CS274: Computer Architecture - Pipelining: Data and Control Hazards

Activity Goals

The goals of this activity are:
  1. To identify the three types of pipeline hazards
  2. To identify and mitigate the hazards present in the MIPS pipelined architecture

Supplemental Reading

Feel free to visit these resources for supplemental background reading material.

The Activity

Directions

Consider the activity models and answer the questions provided. First reflect on these questions on your own briefly, before discussing and comparing your thoughts with your group. Appoint one member of your group to discuss your findings with the class, and the rest of the group should help that member prepare their response. Answer each question individually from the activity, and compare with your group to prepare for our whole-class discussion. After class, think about the questions in the reflective prompt and respond to those individually in your notebook. Report out on areas of disagreement or items for which you and your group identified alternative approaches. Write down and report out questions you encountered along the way for group discussion.

Model 1: Pipeline Hazards

Structural Hazards: not enough hardware to execute each pipeline stage independently
Control Hazards: Need to execute an instruction to determine the location or control of the next instruction
Data Hazards: An instruction needs to read data being calculated by a prior instruction

Questions

  1. Where, if anywhere, do each of these hazards exist in the MIPS architecture?
  2. What are some strategies to mitigate each of these hazards?

Model 2: Control Hazards

Timeline diagram showing a stall while the branch instruction is resolved in order to determine the next instruction to execute.
Predicting branch not taken, and then bubbling the isntruction before it finishes upon determining that the branch should be taken.

Questions

  1. Notice that if a branch occurs, we must stall one cycle until the ALU stage so that we can compare the registers and determine if a branch should be taken or not. Here, the branch is taken. If the branch was not taken, what could we have done during that stalled time instead?
  2. How might we cancel an instruction already in progress? Do we have time to do this before it writes to any registers or memory? If so, how many cycles do we have, and is this enough time to resolve a branch?
  3. Is it better to predict that a branch is taken or not taken, and why?
  4. Could the compiler help to avoid these stalls by changing the order of execution? What do you think a "branch delay slot" is?

Model 3: Data Hazards

Timeline showing a two cycle data hazard on writeback.
Forwarding the register value prior to writeback for use in subsequent instructions without a stall.

Questions

  1. Notice the and and or instructions will receive stale data because the register writeback from the prior instruction hasn't completed by the time they decode. At what point is this data actually available, and how might it be used to override the register decode values?
  2. What would happen if two consecutive instructions write to the same register, and the next instruction reads that register?
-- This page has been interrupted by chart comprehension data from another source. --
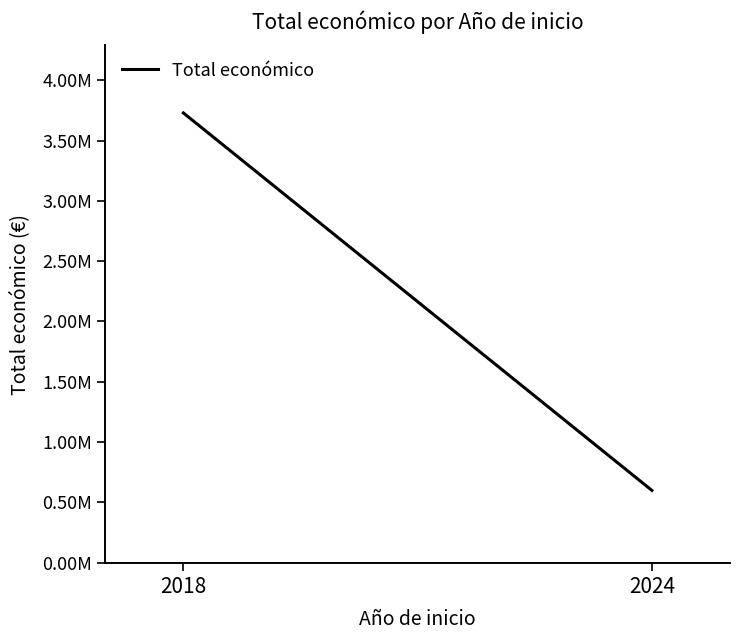

Is this an area chart (filled region under the line)?

No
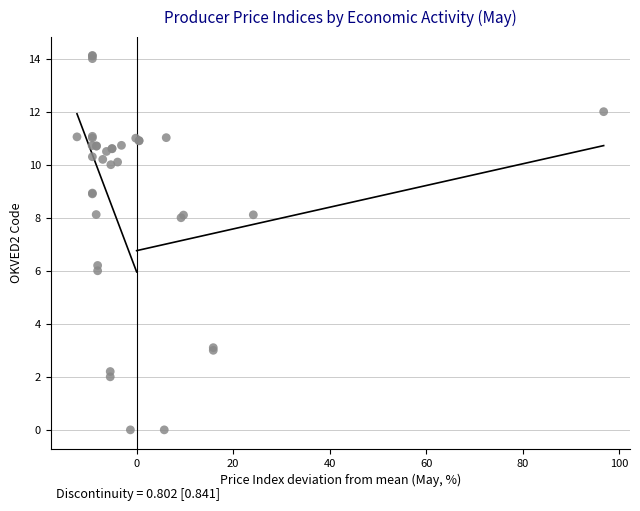

What Y value in the scatter plot is closest to 7?

6.2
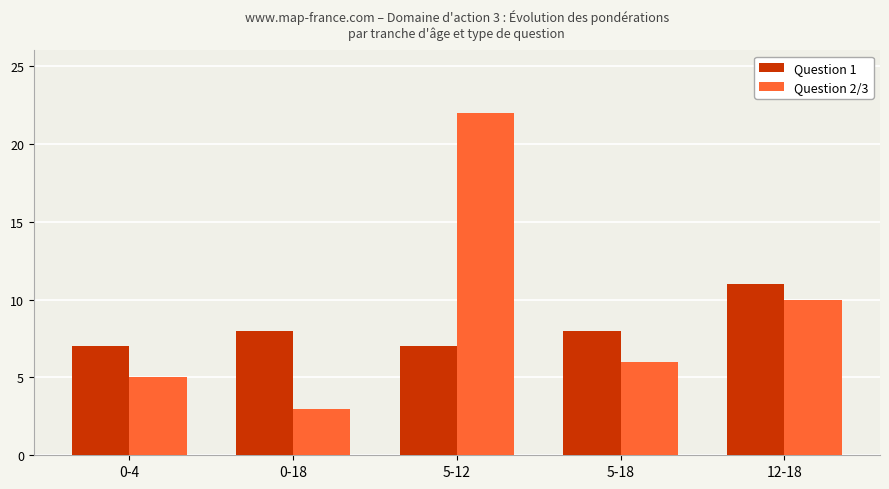

What is the difference between the Question 2/3 values at 5-12 and 5-18?

16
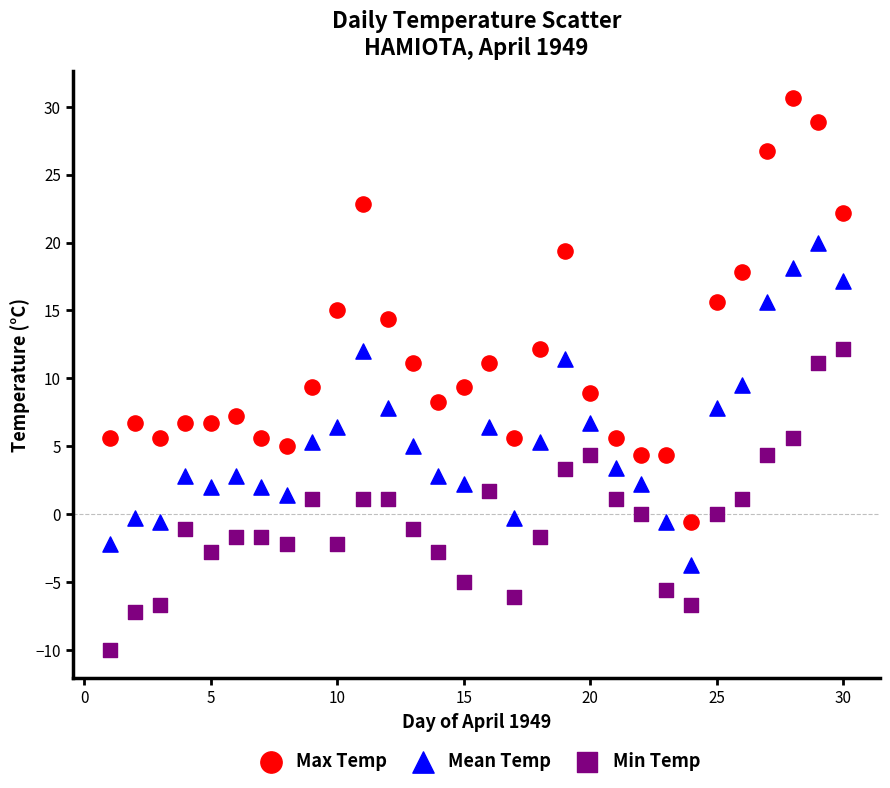

Which series has the widest spread of Y values?

Max Temp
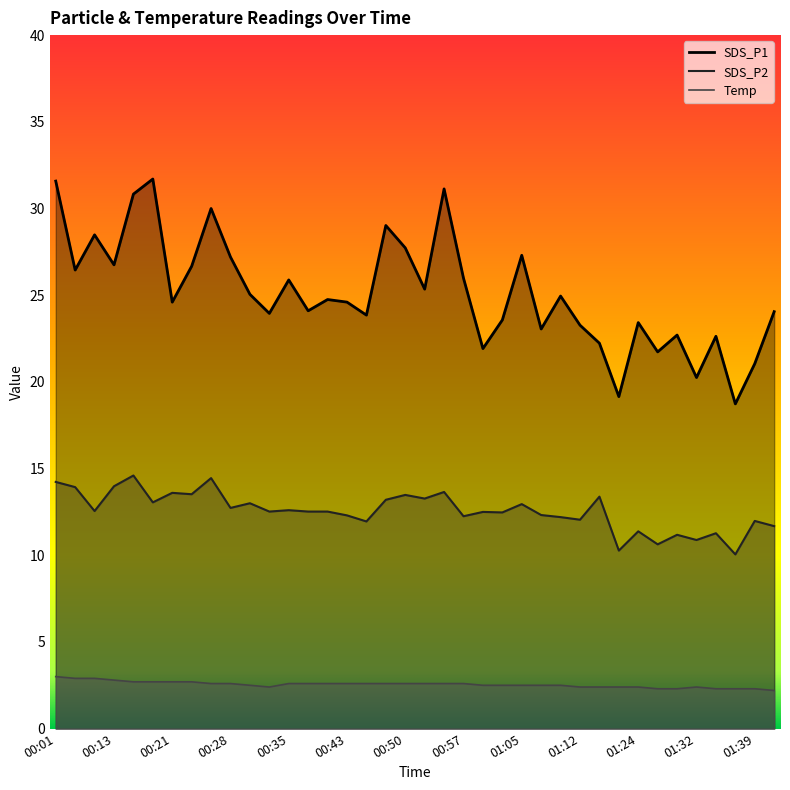

How many interior local valleys does the Temp series have?

1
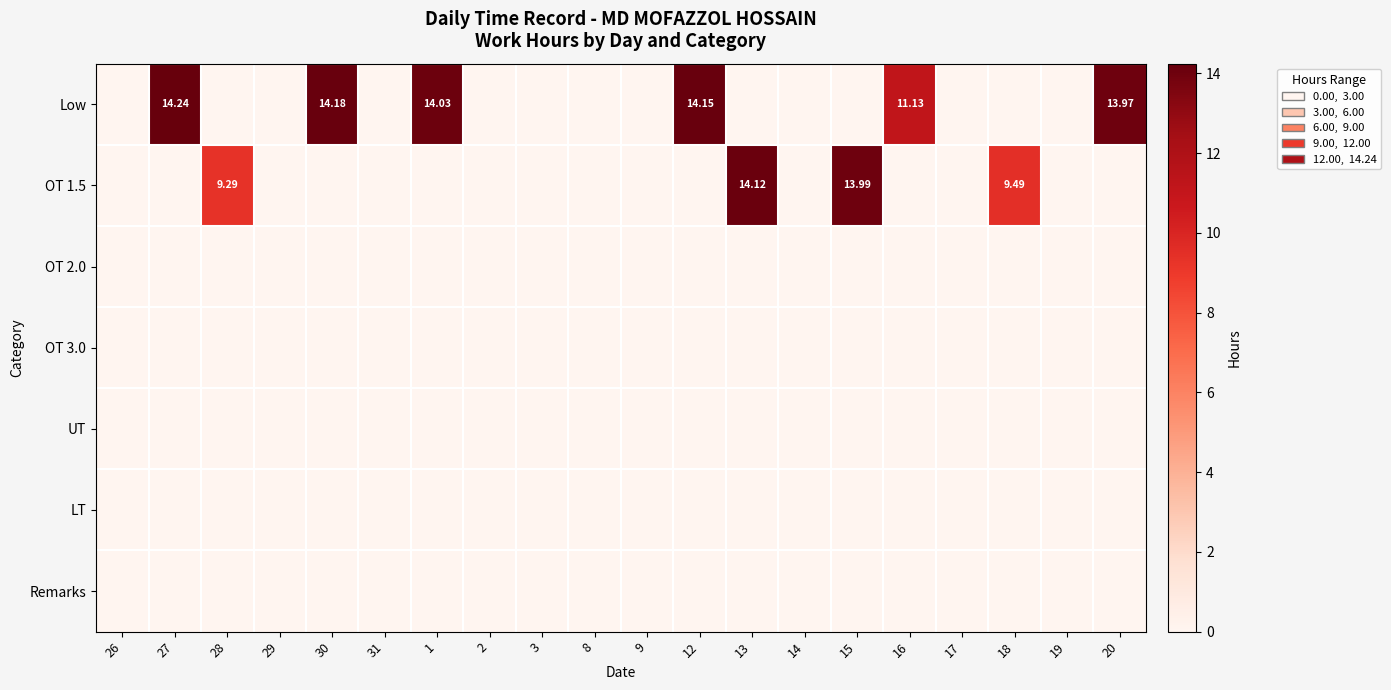

How many data points does each series have?

20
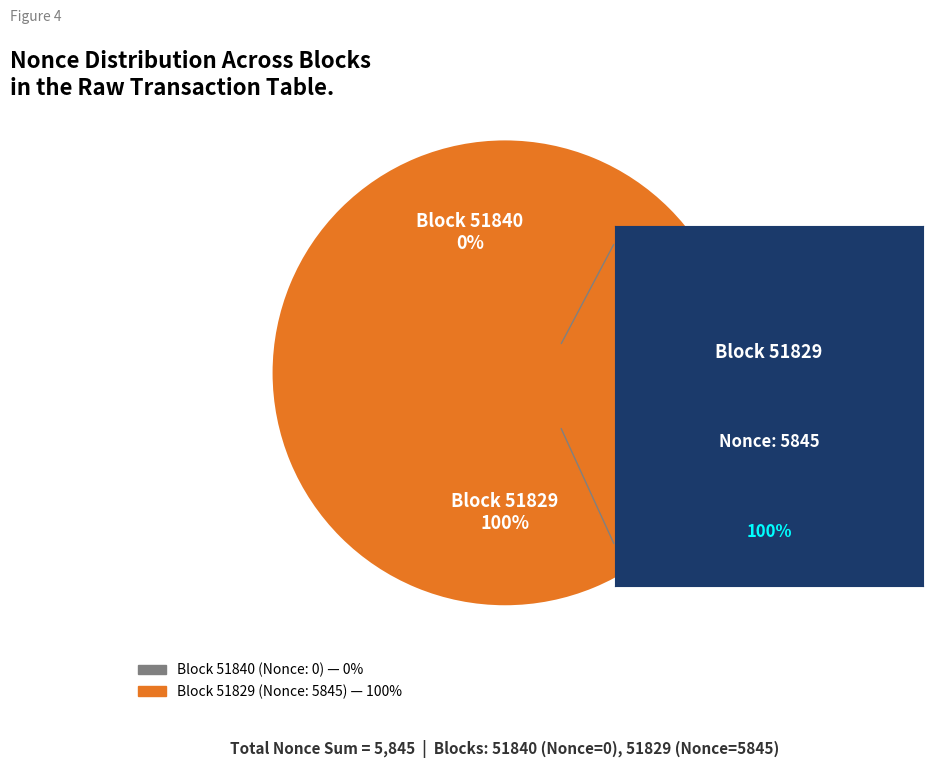

Is it true that 51829 is 100% of the pie?

True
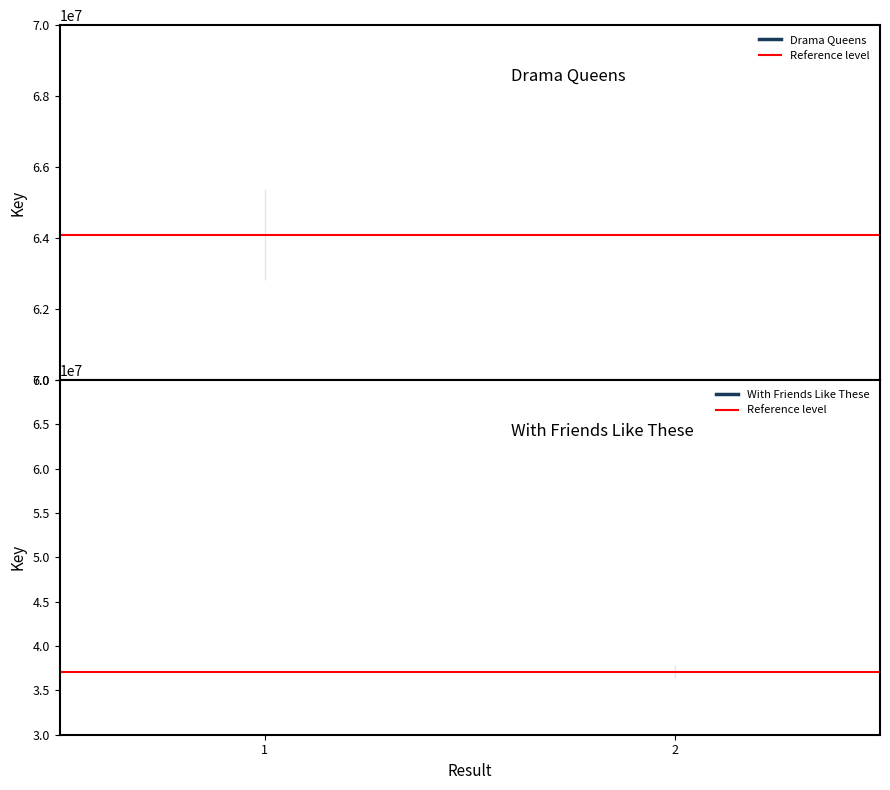

Which series has the largest total across all categories?

Drama Queens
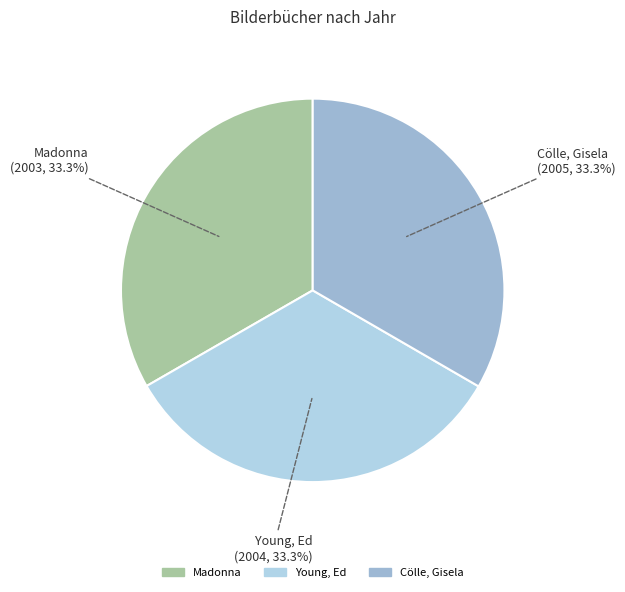

The Young, Ed slice represents 33% of the pie. True or false?

True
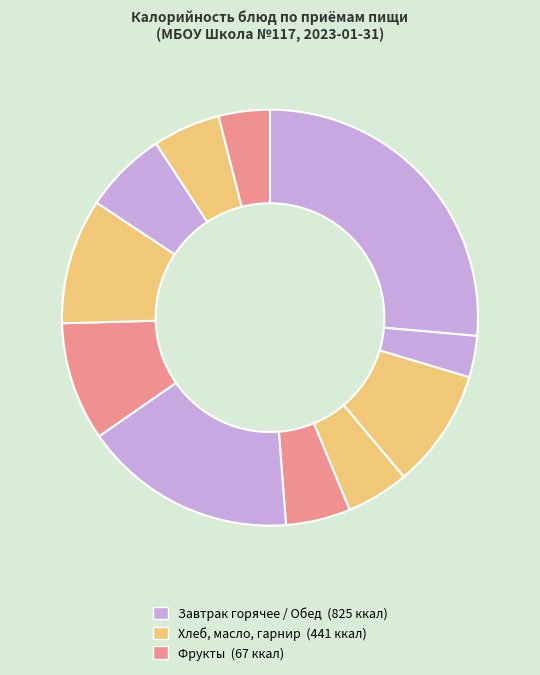

How many slices are in this pie chart?

11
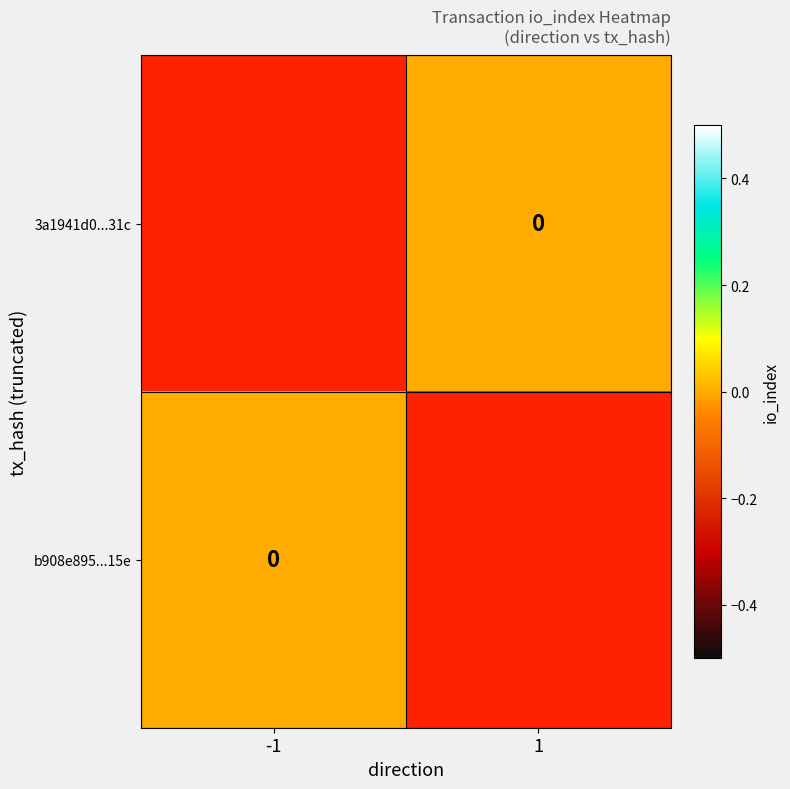

List the labels in order of b908e895...15e value, smallest first.

-1, 1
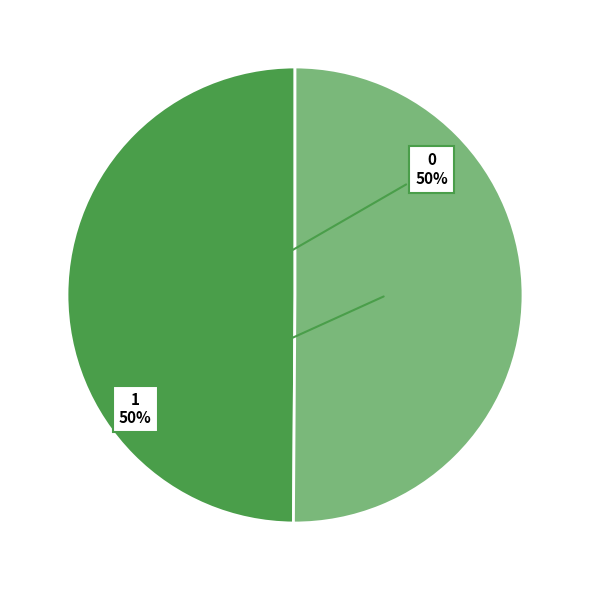

Is it true that 0 is 36% of the pie?

False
Which pipeline stage forward should take priority and why?
  3. Will this work for a load instruction? Why or why not? Hint - when is that value available, and from what stage can it be forwarded?
  4. Modify our strategy to allow forwards from load instructions using a stall cycle.

Model 4: Forwarding Detection

Forwarding Detection
Forwarding Control
Pipelined Datapath and Control with Forwarding

Questions

  1. Why is the else if critical here to ensure that an EX/MEM forwarding hazard doesn't also exist when checking for a MEM/WB forwarding hazard?

Model 5: Hazard Detection for Load (Control Hazard) and Branch (Data Hazard) Stalls

Example load hazard requiring a stall followed by a forward from the writeback stage
Pipelined Datapath and Control with Hazard Detection

Questions

  1. How does this unit work in tandem with the forwarding unit for load data hazards?
  2. How does this approach ensure we do not skip the currently executing instruction (but instead re-issue it with a no-op feeding into the execute stage)?

Model 6: MIPS Pipeline Performance

25% load instructions, 10% of which result in hazards
50% R-type instructions, 20% of which require forwarding
25% branch instructions, 50% of which are taken

Questions

  1. How many penalty cycles result from stalling the pipeline, on average, per instruction?

Submission

I encourage you to submit your answers to the questions (and ask your own questions!) using the Class Activity Questions discussion board. You may also respond to questions or comments made by others, or ask follow-up questions there. Answer any reflective prompt questions in the Reflective Journal section of your OneNote Classroom personal section. You can find the link to the class notebook on the syllabus.